Frantic, they filed a police report Thursday night and began trying to find him by social media and calling hospitals.
“We used our own kind of around-the-neighborhood search … I’m from Seattle, I couldn’t do much, but more people found out,” Alford Lew said.
Then a breakthrough: “A college friend who I hadn’t spoken to in years called me and said. ‘Hey, my roommate works at Stroger and somebody like that wearing a blue shirt came in,’ ” he said. “I called right away and it was him.”
Thursday evening Alford Lew’s father wasn’t able to speak and remained in a coma after having at least two surgeries so far.
“They said it was like the highest level of brain injury they have classifications for,” he said.
Donations forJin YutLew, who worked as a chef for the last 40 years, had reached more than $55,000 as of Thursday evening, according to a GoFundMe site organized by Alford Lew and his brother, Richard Lew.
“Our father was carjacked, robbed, brutally beaten and left for dead near Chinatown. He was attacked repeatedly with a blunt object to the head and face and was left lying on the ground,” according to a message on the posting.
“He was found by street cleaners who reported the incident to the police and an ambulance brought him to the hospital.
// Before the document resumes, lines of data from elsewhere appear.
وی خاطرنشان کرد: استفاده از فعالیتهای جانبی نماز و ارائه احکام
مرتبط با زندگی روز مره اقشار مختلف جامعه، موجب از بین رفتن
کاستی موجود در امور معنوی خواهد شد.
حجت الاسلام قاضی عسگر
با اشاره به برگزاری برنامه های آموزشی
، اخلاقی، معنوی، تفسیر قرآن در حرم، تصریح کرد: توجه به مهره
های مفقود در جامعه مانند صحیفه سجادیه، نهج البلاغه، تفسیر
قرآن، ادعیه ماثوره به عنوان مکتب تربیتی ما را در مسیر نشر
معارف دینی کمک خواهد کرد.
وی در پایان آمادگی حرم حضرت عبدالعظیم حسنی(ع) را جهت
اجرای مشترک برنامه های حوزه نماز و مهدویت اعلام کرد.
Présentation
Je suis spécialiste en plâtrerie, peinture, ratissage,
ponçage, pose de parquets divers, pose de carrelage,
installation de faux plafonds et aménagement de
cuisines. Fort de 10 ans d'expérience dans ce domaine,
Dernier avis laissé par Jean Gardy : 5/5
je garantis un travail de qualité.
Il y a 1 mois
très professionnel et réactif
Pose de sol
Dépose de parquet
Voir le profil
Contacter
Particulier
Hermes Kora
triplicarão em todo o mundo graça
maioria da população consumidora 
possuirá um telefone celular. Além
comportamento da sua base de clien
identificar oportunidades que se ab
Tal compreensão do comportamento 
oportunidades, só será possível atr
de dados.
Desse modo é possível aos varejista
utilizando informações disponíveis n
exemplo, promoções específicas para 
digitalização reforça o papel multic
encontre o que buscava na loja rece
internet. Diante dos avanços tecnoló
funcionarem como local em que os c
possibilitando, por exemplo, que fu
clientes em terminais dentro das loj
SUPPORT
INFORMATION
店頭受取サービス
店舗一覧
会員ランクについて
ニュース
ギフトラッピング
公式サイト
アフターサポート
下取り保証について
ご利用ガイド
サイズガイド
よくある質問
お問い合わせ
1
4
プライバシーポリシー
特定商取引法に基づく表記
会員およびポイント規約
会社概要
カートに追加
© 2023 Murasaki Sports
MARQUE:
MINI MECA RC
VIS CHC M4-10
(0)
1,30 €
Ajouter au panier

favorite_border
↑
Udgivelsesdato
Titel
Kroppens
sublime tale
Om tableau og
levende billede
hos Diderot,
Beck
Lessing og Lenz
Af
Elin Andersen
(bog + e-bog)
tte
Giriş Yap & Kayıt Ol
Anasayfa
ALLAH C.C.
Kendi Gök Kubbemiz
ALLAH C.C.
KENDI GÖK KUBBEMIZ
He required immediate brain surgery and was diagnosed with severe brain trauma, which led to swelling and internal bleeding,” the message said.
Jin Yut Lew, who immigrated to the U.S. in the early 1980s and has worked to support his family here and in China, may suffer permanent brain damage, according to his doctors, the site stated.
As they hope for his recovery, Alford Lew reflected on his dad’s hard-working life as a chef.
“As a father, he provided all he could to ensure my brother and I got a good education. In the Chinese restaurant community, he was a well-respected head chef who over 40 years gave many new immigrants their first starts and trained them in his kitchen,” the site said.
For 30 years he worked as head chef at the Chi Tung restaurant in Evergreen Park but was now working on a new project, Alford Lew said.
“With this injury, his work in the kitchen will likely be over. The road to recovery will be long and we are asking for help to assist with the medical bills, physical therapy and home care that this tragic incident will incur,” the posting said.
Area 1 detectives are investigating, but no arrests had been made as of Thursday, Lemus-Cortez said.
According to police data, carjackings in the city during the first quarter of 2022 were up slightly over the same period a year ago. There were more than 1,800 reported carjackings in 2021, according to the data, triple the number seen just two years earlier.